[Web page edit records]
================
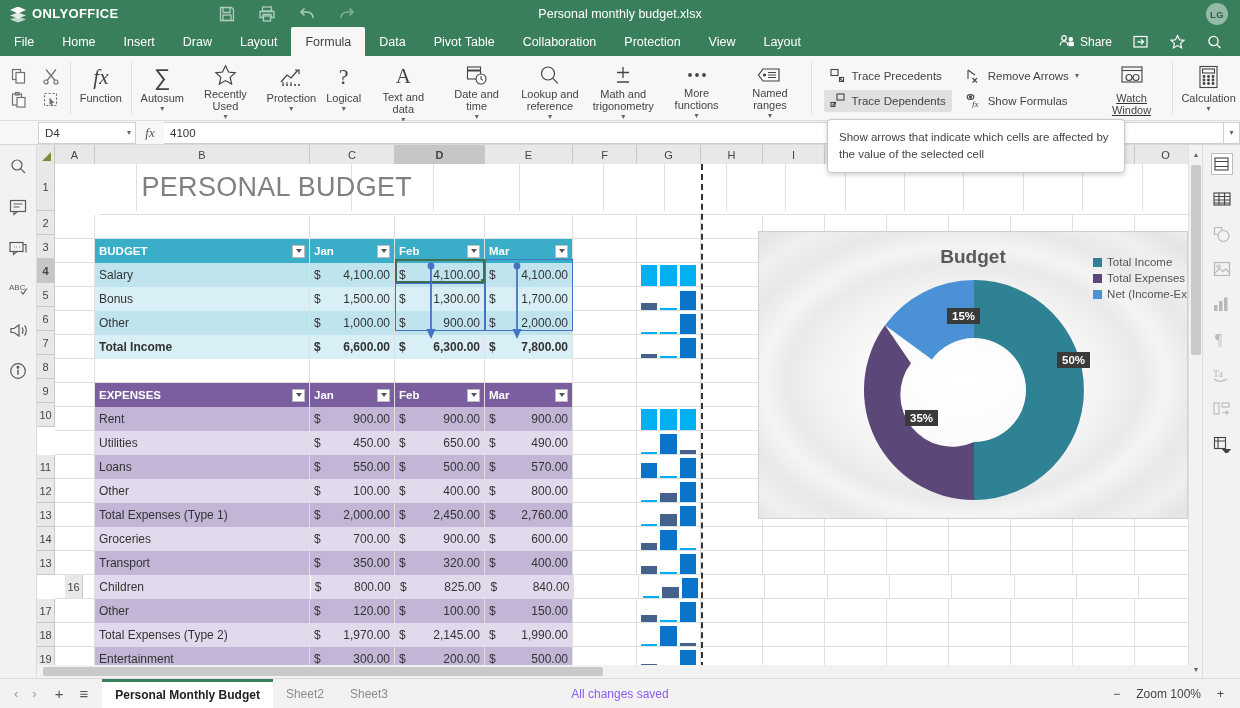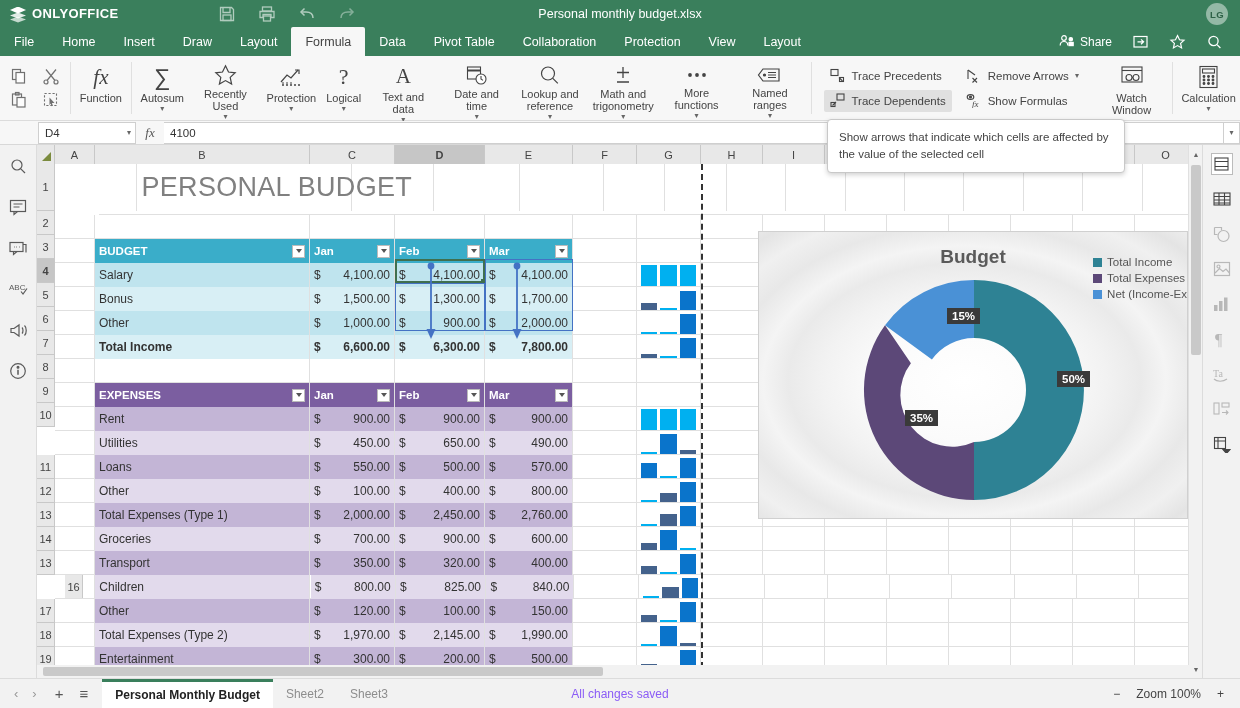--- a/index.html
+++ b/index.html
@@ -487,21 +487,21 @@
           <svg width="16" height="15" viewBox="0 0 16 15" fill="none" stroke="#444" stroke-width="1.1">
             <ellipse cx="4.5" cy="4" rx="3.3" ry="2.4"></ellipse>
               <circle cx="4.5" cy="4" r="1" fill="#444"></circle>
             <text x="6" y="13.5" font-size="9" font-style="italic" fill="#444" stroke="none" font-family="serif">fx</text>
             </svg>
         </span>
         <span>Show Formulas</span>
       </div>
     </div>
 
-    <div class="rb-btn" style="margin-left:6px;">
+    <div class="rb-btn" style="margin-left:6px;text-decoration:underline;">
       <div class="gl">
         <svg width="26" height="24" viewBox="0 0 26 24" fill="none" stroke="#444" stroke-width="1.1">
           <rect x="3" y="2" width="20" height="15"></rect>
             <path d="M3 5.5h20"></path>
           <circle cx="10" cy="12.5" r="3"></circle>
             <circle cx="17" cy="12.5" r="3"></circle>
             <path d="M13 12.5h1"></path>
           </svg>
       </div>
       <div class="lb">Watch Window</div>
@@ -1235,21 +1235,21 @@
   <div class="chartobj" style="position:absolute;left:758px;top:231px;width:430px;height:288px;">
     <div class="chart-title">Budget</div>
     <svg width="430" height="288" viewBox="0 0 430 288" style="position:absolute;left:0;top:0;">
 
       <path d="M215 48 A110 110 0 0 1 215 268 L215 210 A52 52 0 0 0 215 106 Z" fill="#2e8294"></path>
 
       <path d="M215 268 A110 110 0 0 1 126.0 93.3 L151.9 131.3 A52 52 0 0 0 215 210 Z" fill="#5c4878"></path>
 
       <path d="M126.0 93.3 A110 110 0 0 1 215 48 L215 106 A52 52 0 0 0 172.9 127.4 Z" fill="#4a91d6"></path>
     </svg>
-    <div class="dlabel" style="left:298px;top:120px;margin-top:19px;">50%</div>
+    <div class="dlabel" style="left:298px;top:120px;">50%</div>
     <div class="dlabel" style="left:146px;top:178px;">35%</div>
     <div class="dlabel" style="left:188px;top:76px;">15%</div>
     <div class="legend">
       <div class="lgi">
         <span class="sw" style="background:#2e8294;"></span>
         <span>Total Income</span>
       </div>
       <div class="lgi">
         <span class="sw" style="background:#5c4878;"></span>
         <span>Total Expenses</span>

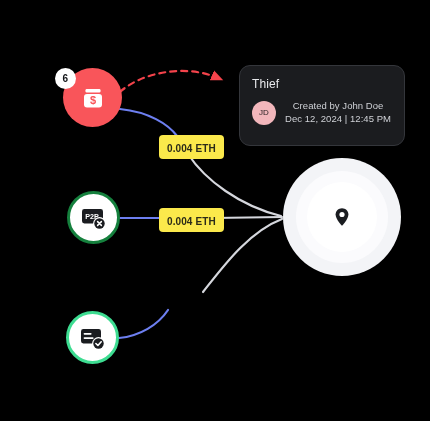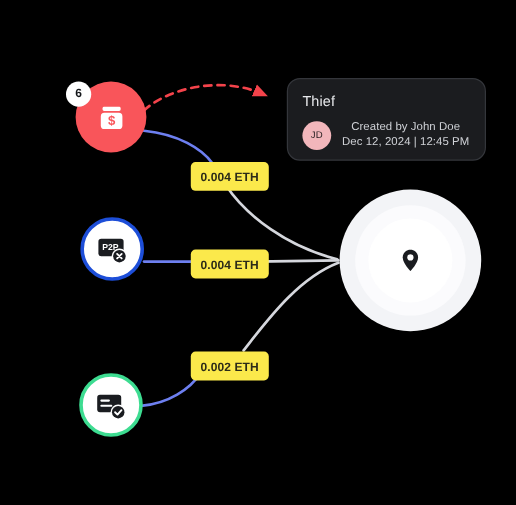--- a/index.html
+++ b/index.html
@@ -48,22 +48,22 @@
     height: 59px;
     background: #f9555a;
   }
   .node-ring {
     background: #ffffff;
     width: 53px;
     height: 53px;
   }
   .node-p2p {
     left: 67px;
-    top: 181px;
-    border: 3px solid #1d4ed8;
+    top: 191px;
+    border: 3px solid #15803d;
     align-items: center;
   }
   .node-green {
     left: 66px;
     top: 311px;
     border: 3px solid #3ddc91;
   }
   .node-icon {
     display: block;
   }
@@ -137,21 +137,21 @@
   
   .tooltip-card {
     position: absolute;
     left: 239px;
     top: 65px;
     width: 166px;
     box-sizing: border-box;
     background: #1b1c1f;
     border: 1px solid #34363b;
     border-radius: 11px;
-    padding: 11px 12px 8px 12px;
+    padding: 11px 12px 20px 12px;
   }
   .tooltip-title {
     color: #e8e9ec;
     font-size: 12px;
     font-weight: 400;
     letter-spacing: 0.1px;
     margin-bottom: 9px;
   }
   .tooltip-row {
     display: flex;
@@ -249,21 +249,20 @@
           <path d="M11,2.2 C7.4,2.2 4.6,5 4.6,8.5 C4.6,13.2 11,19.8 11,19.8
                    C11,19.8 17.4,13.2 17.4,8.5 C17.4,5 14.6,2.2 11,2.2 Z" fill="#1a1c20"></path>
           <circle cx="11" cy="8.5" r="2.6" fill="#ffffff"></circle>
         </svg>
       </div>
     </div>
   </div>
 
   <div class="edge-label lbl-1">0.004 ETH</div>
   <div class="edge-label lbl-2">0.004 ETH</div>
-  <div class="edge-label lbl-3">0.002 ETH</div>
 
   <div class="tooltip-card">
     <div class="tooltip-title">Thief</div>
     <div class="tooltip-row">
       <div class="avatar">JD</div>
       <div class="meta">
         <div class="meta-line">Created by John Doe</div>
         <div class="meta-line">Dec 12, 2024 | 12:45 PM</div>
       </div>
     </div>

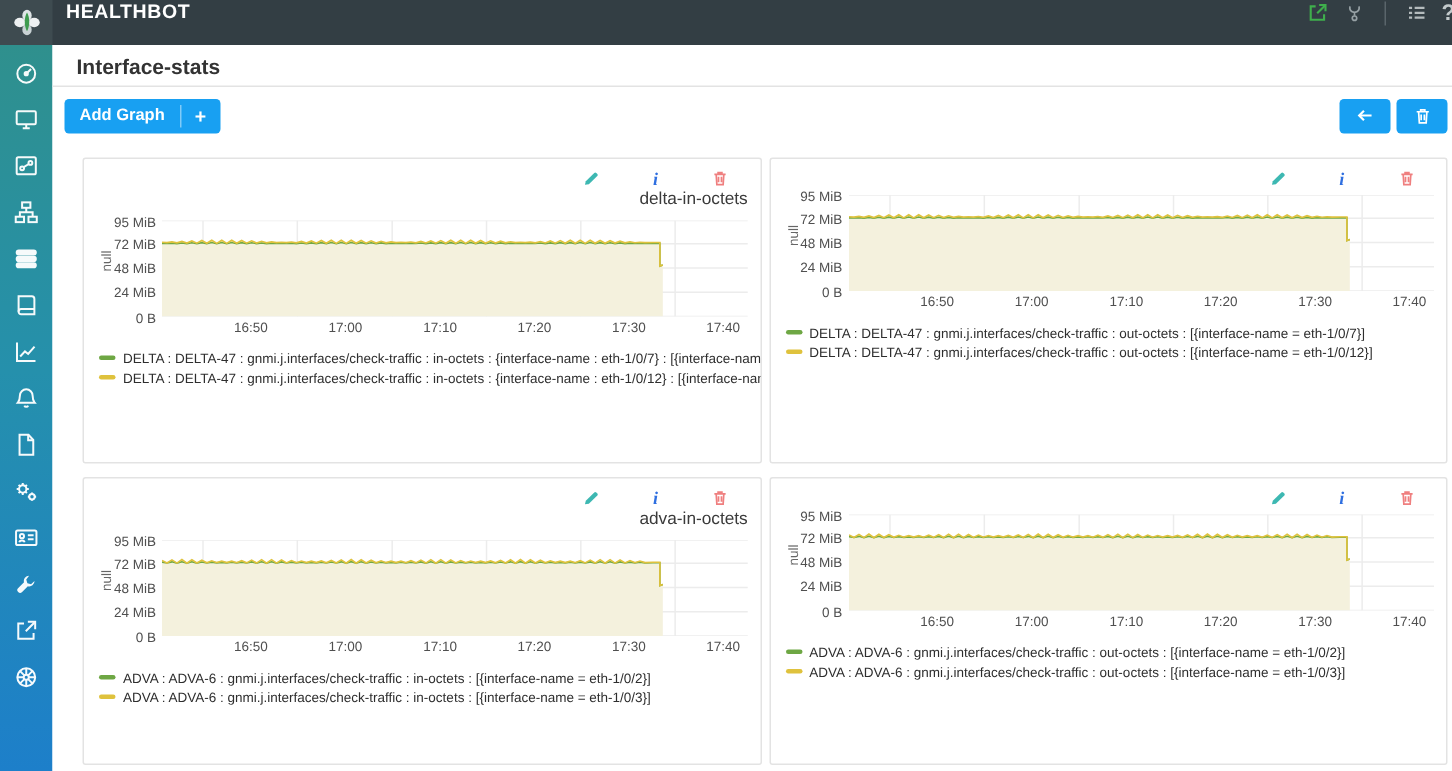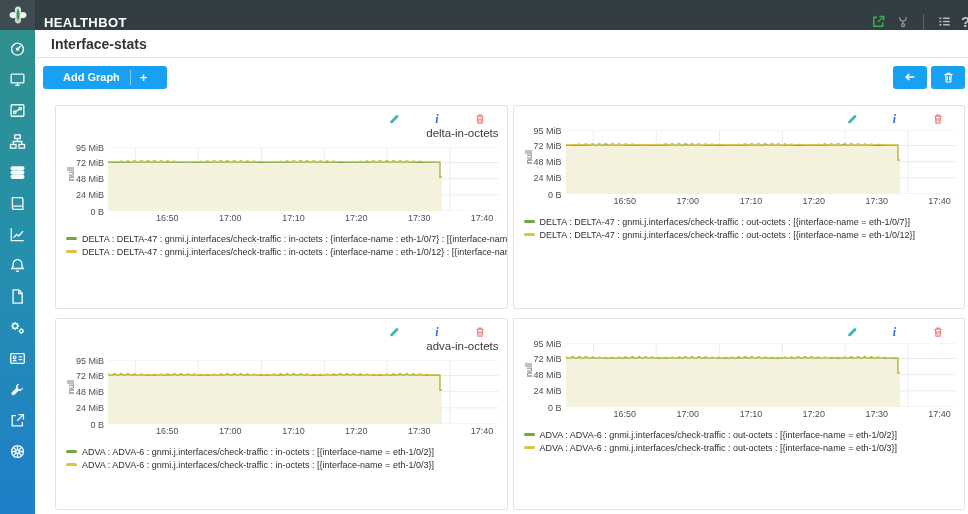--- a/index.html
+++ b/index.html
@@ -2,21 +2,21 @@
 <html><head>
 <meta charset="utf-8">
 <style>
   * { margin:0; padding:0; box-sizing:border-box; }
   html,body { width:968px; height:514px; overflow:hidden; background:#fff;
     font-family:"Liberation Sans", sans-serif; }
   body { position:relative; }
 
   
   .topbar { position:absolute; top:0; left:0; width:968px; height:30px;
-    background:#333e44; display:flex; align-items:flex-end; overflow:hidden; }
+    background:#333e44; display:flex; align-items:flex-start; overflow:hidden; }
   .logo-box { width:35px; height:30px; background:#3e4b50; display:flex;
     align-items:center; justify-content:center; flex:0 0 35px; }
   .app-title { color:#fff; font-size:13px; font-weight:bold; letter-spacing:.4px;
     padding-left:9px; flex:1; }
   .topbar-icons { display:flex; align-items:center; gap:9px; padding-right:0; }
   .tb-icon { width:16px; height:16px; display:inline-flex; align-items:center;
     justify-content:center; cursor:pointer; }
   .tb-divider { width:1px; height:16px; background:#5a656b; margin:0 3px; }
   .help-glyph { color:#c3cacc; font-size:15px; font-weight:bold;
     width:14px; margin-right:-7px; }
@@ -32,21 +32,21 @@
   .content { position:absolute; left:35px; top:30px; width:933px; height:484px;
     background:#fff; }
   .page-head { height:28px; border-bottom:1px solid #e3e3e3; display:flex;
     align-items:center; padding-left:16px; }
   .page-title { font-size:14px; font-weight:bold; color:#333; }
 
   .toolbar { height:38px; display:flex; align-items:center;
     justify-content:space-between; padding:0 3px 0 8px; }
   .btn-blue { background:#18a0f2; color:#fff; border:none; border-radius:3px;
     cursor:pointer; display:inline-flex; align-items:center; justify-content:center; }
-  .add-graph { height:23px; padding:0 20px; font-size:11px; font-weight:bold; gap:10px;text-align:right; }
+  .add-graph { height:23px; padding:0 10px; font-size:11px; font-weight:bold; gap:10px;text-align:right; }
   .add-graph .plus { font-size:13px; font-weight:bold; padding-left:9px;
     border-left:1px solid rgba(255,255,255,.45); }
   .tool-right { display:flex; gap:4px; }
   .sq-btn { width:34px; height:23px; }
 
   
   .charts { padding:9px 3px 0 20px; display:grid;
     grid-template-columns:1fr 1fr; grid-template-rows:204px 192px;
     column-gap:5px; row-gap:9px; }
   .panel { border:1px solid #e3e3e3; border-radius:2px; background:#fff;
================
■ **DIRECTIONS**: Report all lines of the data above that include the string "hidden".

■ **REPLY**:
   html,body { width:968px; height:514px; overflow:hidden; background:#fff;
-    background:#333e44; display:flex; align-items:flex-end; overflow:hidden; }
+    background:#333e44; display:flex; align-items:flex-start; overflow:hidden; }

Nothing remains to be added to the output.